After Calif. numbers, diversity advocates need to speak up

NO WRITER ATTRIBUTED

In the year 2023, when this year's seniors return for their 25th reunion and recall the glory days of their Harvard experience, the diversity of background, culture, opinion and upbringing distributed among their peers will be foremost in their minds. Diversity is the apotheosis of today's Harvard experience--nay, of today's educational experience.

But in the courts of law and public opinion, the opponents of affirmative action and diversity are winning a battle against these programs. Our nation's institutions of higher learning are being stripped bare of the diversity that makes the college experience so rich. Minority representation at the University of California at Berkeley fell from 23.1 percent in 1997 to 10.4 percent in 1998. The Los Angeles campus saw similar declines, despite having more minority applicants with strong academic credentials than in previous years.

Affirmative action has not been without its problems: The racial divisions and separate standards used have been problematic and at times shameful. However, the principles stand.

What is to be done? First, the justifications for diversity and affirmative action must be clarified, publicized and affirmed. The traditional defense of diversity efforts--one that once held up in court though now has only questionable standing--is utilitarian. "Diversity is not an end in itself, or a pleasant but dispensable accessory. It is the substance from which much human learning, understanding and wisdom derive. It offers one of the most powerful ways of creating the intellectual energy and robustness that lead to greater knowledge," Neil L. Rudenstine wrote in his 1996 President's Report.

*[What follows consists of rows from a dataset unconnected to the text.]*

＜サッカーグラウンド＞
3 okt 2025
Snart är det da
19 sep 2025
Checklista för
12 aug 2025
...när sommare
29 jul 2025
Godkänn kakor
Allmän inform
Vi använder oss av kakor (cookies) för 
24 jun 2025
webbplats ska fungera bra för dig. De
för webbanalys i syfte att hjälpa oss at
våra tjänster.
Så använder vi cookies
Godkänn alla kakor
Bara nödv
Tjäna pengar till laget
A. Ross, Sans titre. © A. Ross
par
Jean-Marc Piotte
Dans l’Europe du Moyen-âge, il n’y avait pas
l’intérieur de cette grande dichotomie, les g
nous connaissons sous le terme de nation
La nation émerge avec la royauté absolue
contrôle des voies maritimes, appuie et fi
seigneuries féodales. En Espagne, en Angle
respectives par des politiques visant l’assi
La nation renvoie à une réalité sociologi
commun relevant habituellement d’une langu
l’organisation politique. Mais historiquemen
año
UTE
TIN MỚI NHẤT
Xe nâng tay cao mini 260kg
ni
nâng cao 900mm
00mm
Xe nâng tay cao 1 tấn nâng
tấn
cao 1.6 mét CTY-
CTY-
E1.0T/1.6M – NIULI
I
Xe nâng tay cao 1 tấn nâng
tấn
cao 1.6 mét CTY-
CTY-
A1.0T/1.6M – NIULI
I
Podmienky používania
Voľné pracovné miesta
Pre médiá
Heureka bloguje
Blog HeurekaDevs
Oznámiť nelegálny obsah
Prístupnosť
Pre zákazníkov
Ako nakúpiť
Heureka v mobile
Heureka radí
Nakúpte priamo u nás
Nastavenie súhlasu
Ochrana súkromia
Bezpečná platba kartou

Legally potent, this argument is often flaunted in higher education, for the moral justification of diversity lacks the popularity it once held, but this rationale is still important. Colleges and universities are gateways to elite society. Education is the key that grants one access to privilege, to standing, to power. Universities therefore have a moral obligation to swing wide their doors and extend to those who have historically been missing from this elite an opportunity to change this situation.

We applaud our peers at Harvard and at more than 70 other colleges and universities who rallied on the Day of Action to preserve affirmative action. Further, we urge Rudenstine to continue to use (and use more) his bully pulpit, explaining the defense for affirmative action in a way that only a well-respected member of the academy can. All affirmative action efforts must also start earlier in Head Start, elementary, junior high and high school. More resources must be put to basic education and motivation, teacher salaries and basic supplies.

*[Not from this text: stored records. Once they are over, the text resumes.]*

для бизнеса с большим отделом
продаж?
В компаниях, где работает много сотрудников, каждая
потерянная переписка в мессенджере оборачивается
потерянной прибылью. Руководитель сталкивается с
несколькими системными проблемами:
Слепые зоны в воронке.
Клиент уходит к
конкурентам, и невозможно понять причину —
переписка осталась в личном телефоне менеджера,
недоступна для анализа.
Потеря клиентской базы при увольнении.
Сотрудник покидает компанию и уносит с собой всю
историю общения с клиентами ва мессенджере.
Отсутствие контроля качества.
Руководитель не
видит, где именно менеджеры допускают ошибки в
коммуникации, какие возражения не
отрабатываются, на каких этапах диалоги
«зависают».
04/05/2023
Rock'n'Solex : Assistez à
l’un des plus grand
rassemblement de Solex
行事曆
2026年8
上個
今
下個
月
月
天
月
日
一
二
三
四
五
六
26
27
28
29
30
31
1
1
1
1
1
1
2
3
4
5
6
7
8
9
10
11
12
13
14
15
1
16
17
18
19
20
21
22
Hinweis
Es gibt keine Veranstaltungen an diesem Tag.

If we do not, the anti-affirmative action hailstorm will continue to roll on, downing more and more centers of higher learning with them. "I sort of feel the nation is asleep [on this issue], and the consequences will be deep, profound, terrible and long-lasting," Rudenstine said. We must all wake up, or we will return in 2023 to find Harvard a very barren place. Though Harvard's diversity system is not the same as the affirmative action system of the University of California, it can still be affected by a national change in policies.